Sri Lanka's external and public finances are of concern whilst macroeconomic performance is stable, according to international rating agency Fitch, a report said here on Monday.
In its latest overview over Asia Pacific countries, Fitch said Sri Lanka's Foreign Currency (FC) and Local Currency (LC) ratings have been affirmed at BB- with Stable Outlook in April 2013.
This balances the strength of the country's resilient growth performance and strong payment record against the weaknesses of its fiscal and external balance sheets, it added.
Fitch said the Sri Lankan economy was growing at a more sustainable level as real GDP grew by 6.0 percent Year on Year ( YoY) in the first quarter of 2013 and inflation pressure has moderated, rising by 6.8 percent YoY in second quarter of 2013.
"Sri Lanka's external finances remain a source of concern due to a heavy external debt refinancing schedule, where an average of 1.9 billion U.S. dollars per annum in sovereign debt is projected to mature during 2013-2015," it said.

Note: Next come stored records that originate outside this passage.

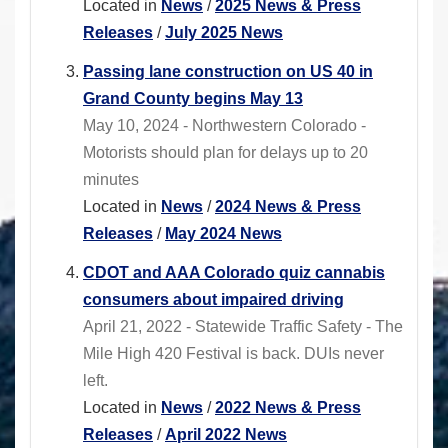
Located in
News
/
2025 News & Press
Releases
/
July 2025 News
Passing lane construction on US 40 in
Grand County begins May 13
May 10, 2024 - Northwestern Colorado -
Motorists should plan for delays up to 20
minutes
Located in
News
/
2024 News & Press
Releases
/
May 2024 News
CDOT and AAA Colorado quiz cannabis
consumers about impaired driving
April 21, 2022 - Statewide Traffic Safety - The
Mile High 420 Festival is back. DUIs never
left.
Located in
News
/
2022 News & Press
Releases
/
April 2022 News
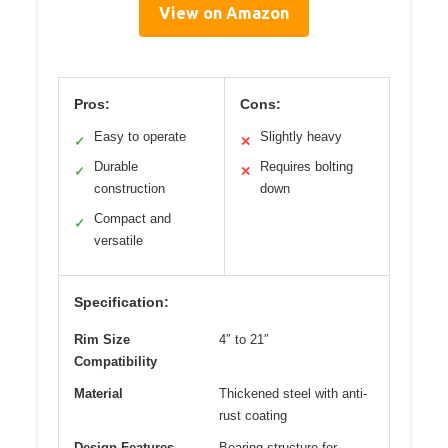
View on Amazon
Pros:
Cons:
Easy to operate
Slightly heavy
✓
✕
Durable
Requires bolting
✓
✕
construction
down
Compact and
✓
versatile
Specification:
Rim Size
4″ to 21″
Compatibility
Material
Thickened steel with anti-
rust coating
Design Features
Bearing structure for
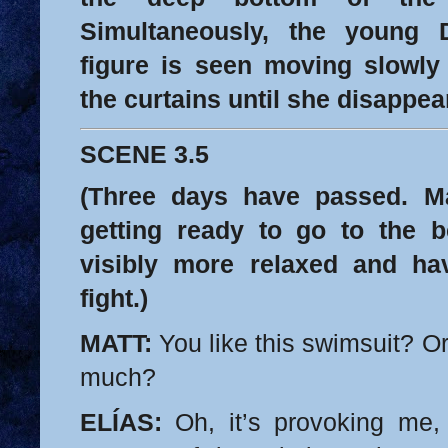
Simultaneously, the young
figure is seen moving slowl
the curtains until she disappea
SCENE 3.5
(Three days have passed. Ma
getting ready to go to the 
visibly more relaxed and ha
fight.)
MATT:
You like this swimsuit? Or 
much?
ELÍAS:
Oh, it’s provoking me, 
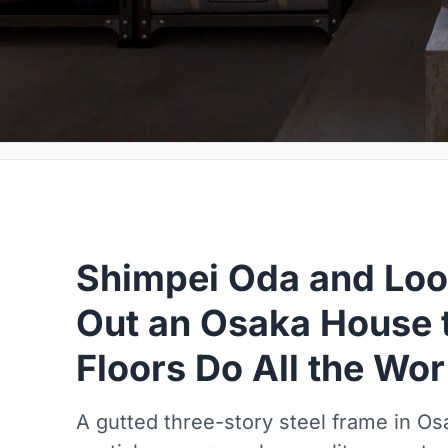
Shimpei Oda and Loo
Out an Osaka House 
Floors Do All the Wo
A gutted three-story steel frame in O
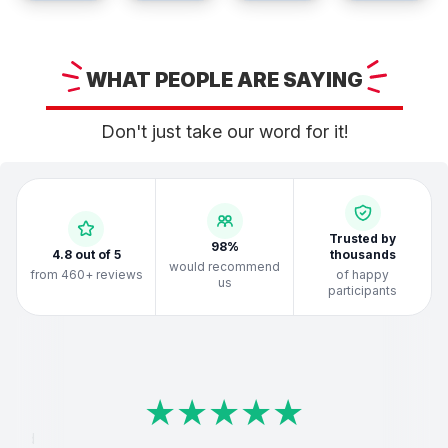
WHAT
PEOPLE ARE
SAYING
Don't just take our word for it!
Trusted by
98%
4.8 out of 5
thousands
would recommend
from 460+ reviews
of happy
us
participants
★
★
★
★
★
★
★
★
★
★
★
★
★
★
★
★
★
★
★
★
★
★
★
★
★
★
★
★
★
★
★
★
★
★
★
★
★
★
★
★
loved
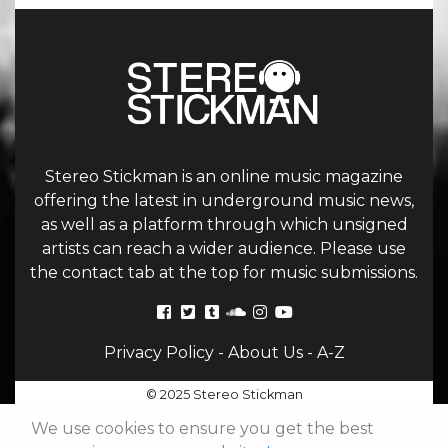
Stereo Stickman is an online music magazine
offering the latest in underground music news,
as well as a platform through which unsigned
artists can reach a wider audience. Please use
the contact tab at the top for music submissions.
Privacy Policy
-
About Us
-
A-Z
© 2025 Stereo Stickman
We use cookies to ensure you get the best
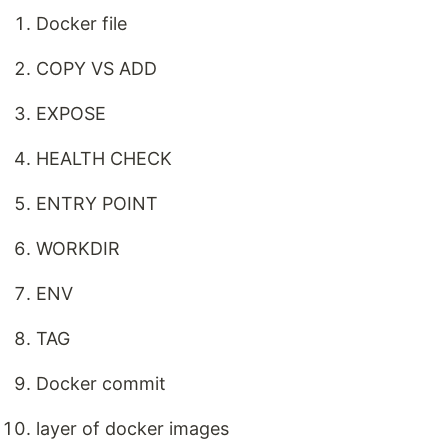
Docker file
COPY VS ADD
EXPOSE
HEALTH CHECK
ENTRY POINT
WORKDIR
ENV
TAG
Docker commit
layer of docker images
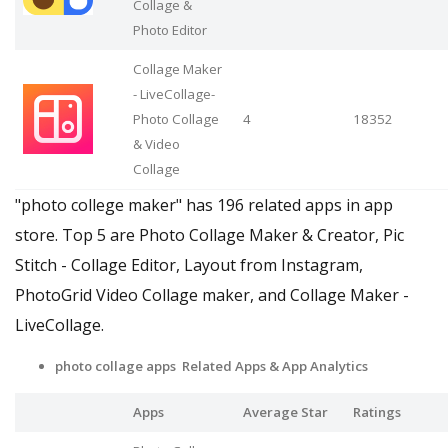
Collage &
Photo Editor
Collage Maker
- LiveCollage-
Photo Collage
4
18352
& Video
Collage
"photo college maker" has 196 related apps in app
store. Top 5 are Photo Collage Maker & Creator, Pic
Stitch - Collage Editor, Layout from Instagram,
PhotoGrid Video Collage maker, and Collage Maker -
LiveCollage.
photo collage apps Related Apps
& App Analytics
Apps
Average Star
Ratings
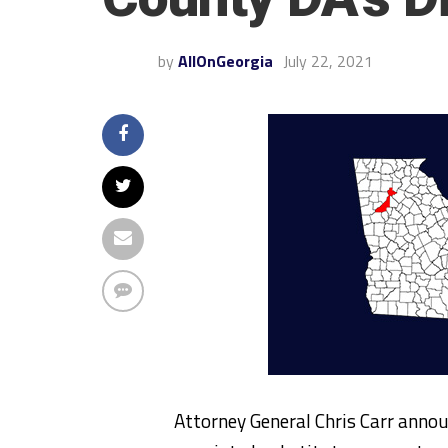
by
AllOnGeorgia
July 22, 2021
Attorney General Chris Carr annou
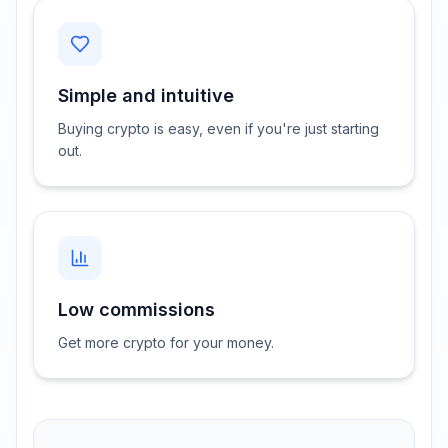
Simple and intuitive
Buying crypto is easy, even if you're just starting
out.
Low commissions
Get more crypto for your money.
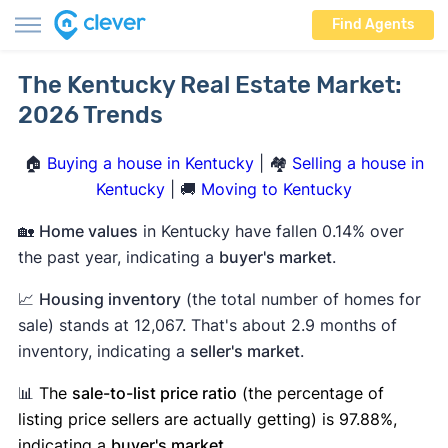
Find Agents
The Kentucky Real Estate Market:
2026 Trends
🏠
Buying a house in Kentucky
| 🏘️
Selling a house in
Kentucky
| 🚚
Moving to Kentucky
🏡
Home values
in Kentucky have fallen 0.14% over
the past year, indicating a
buyer's market
.
📈
Housing inventory
(the total number of homes for
sale) stands at 12,067. That's about 2.9 months of
inventory, indicating a
seller's market
.
📊
The
sale-to-list price ratio
(the percentage of
listing price sellers are actually getting) is 97.88%,
indicating a
buyer's market
.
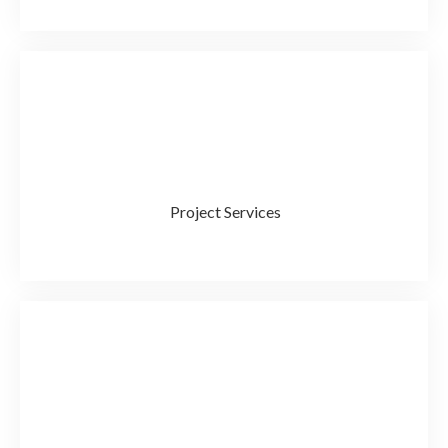
Project Services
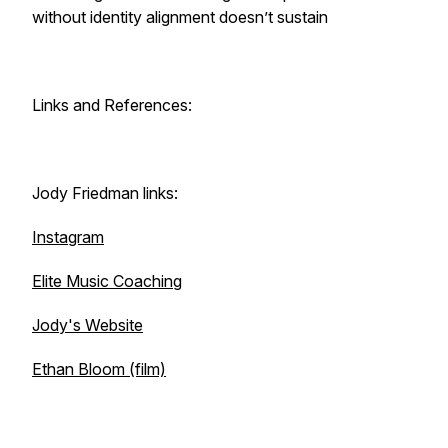
without identity alignment doesn’t sustain
Links and References:
Jody Friedman links:
Instagram
Elite Music Coaching
Jody's Website
Ethan Bloom (film)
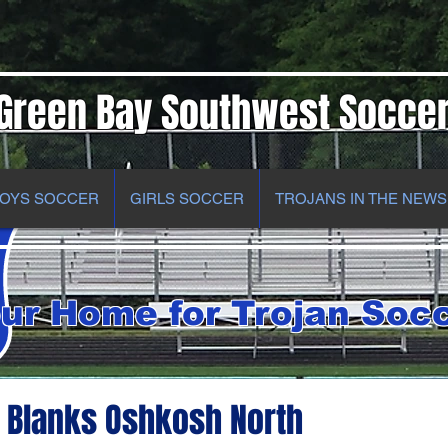
Green Bay Southwest Socce
OYS SOCCER
GIRLS SOCCER
TROJANS IN THE NEWS
ur Home for Trojan Soc
 Blanks Oshkosh North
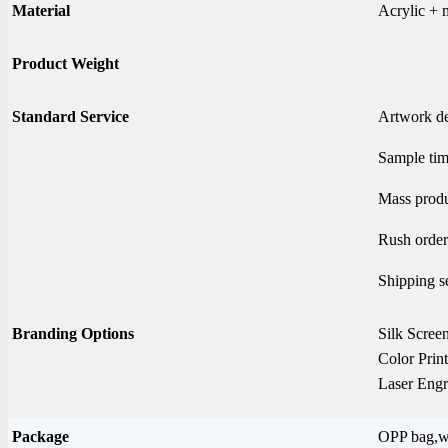
Material
Acrylic + 
Product Weight
Standard Service
Artwork d
Sample tim
Mass produ
Rush order
Shipping s
Branding Options
Silk Screen
Color Prin
Laser Engr
Package
OPP bag,wh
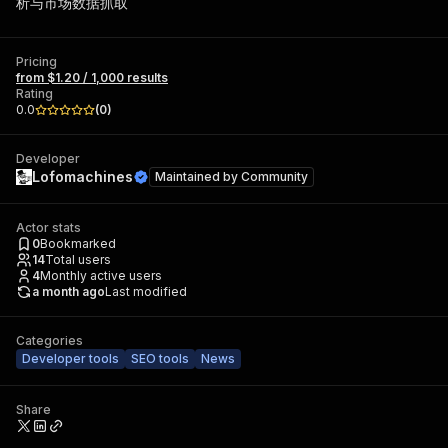
析与市场数据抓取
Pricing
from $1.20 / 1,000 results
Rating
0.0
(
0
)
Developer
Lofomachines
Maintained by
Community
Actor stats
0
Bookmarked
14
Total users
4
Monthly active users
a month ago
Last modified
Categories
Developer tools
SEO tools
News
Share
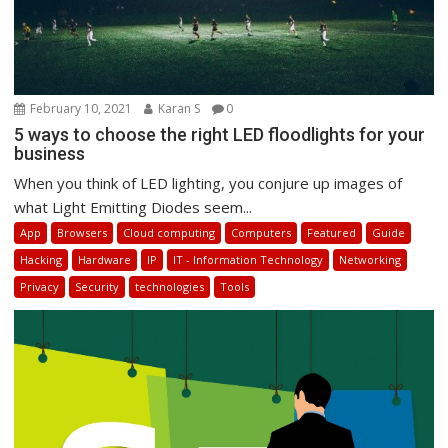
February 10, 2021
Karan S
0
5 ways to choose the right LED floodlights for your
business
When you think of LED lighting, you conjure up images of
what Light Emitting Diodes seem...
App
Browsers
Cloud computing
Computers
Featured
Guide
Hacking
Hardware
IP
IT - Information Technology
Networking
Privacy
Security
technologies
Tools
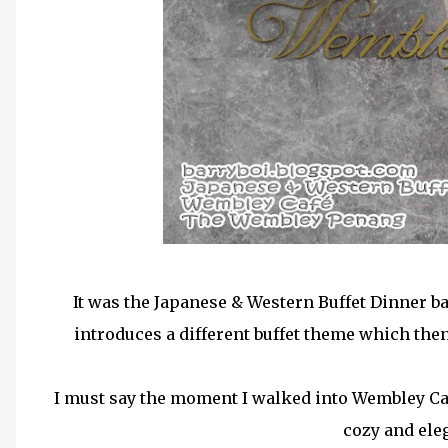
It was the Japanese & Western Buffet Dinner b
introduces a different buffet theme which then 
I must say the moment I walked into Wembley Caf
cozy and ele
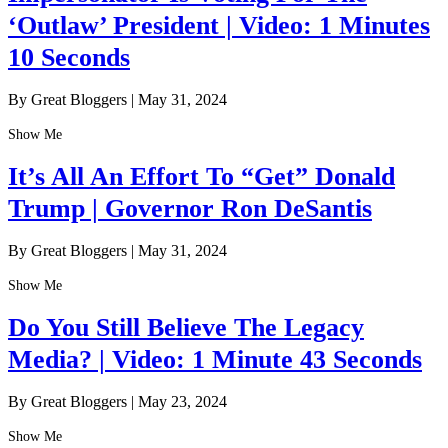
‘Outlaw’ President | Video: 1 Minutes
10 Seconds
By Great Bloggers
|
May 31, 2024
Show Me
It’s All An Effort To “Get” Donald
Trump | Governor Ron DeSantis
By Great Bloggers
|
May 31, 2024
Show Me
Do You Still Believe The Legacy
Media? | Video: 1 Minute 43 Seconds
By Great Bloggers
|
May 23, 2024
Show Me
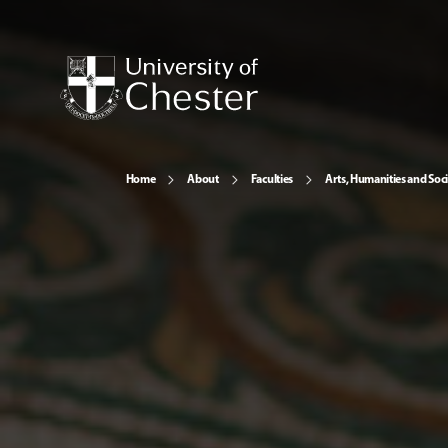
Home
About
Faculties
Arts, Humanities and Soci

Fitch said foreign reserves, however, remain at a healthy level, standing at 6.9 billion U.S. dollars at the end of April in 2013. It also said progress on fiscal consolidation has been slow as the budget deficit fell to 6.4 percent of GDP in 2012.
According to Fitch the key rating drivers for Sri Lanka are on the upsides -- sustained improvements in both the public and external finances whilst on the downside was an intensification in external financing risks and an extended period of overheating or a significant deterioration in the public finances.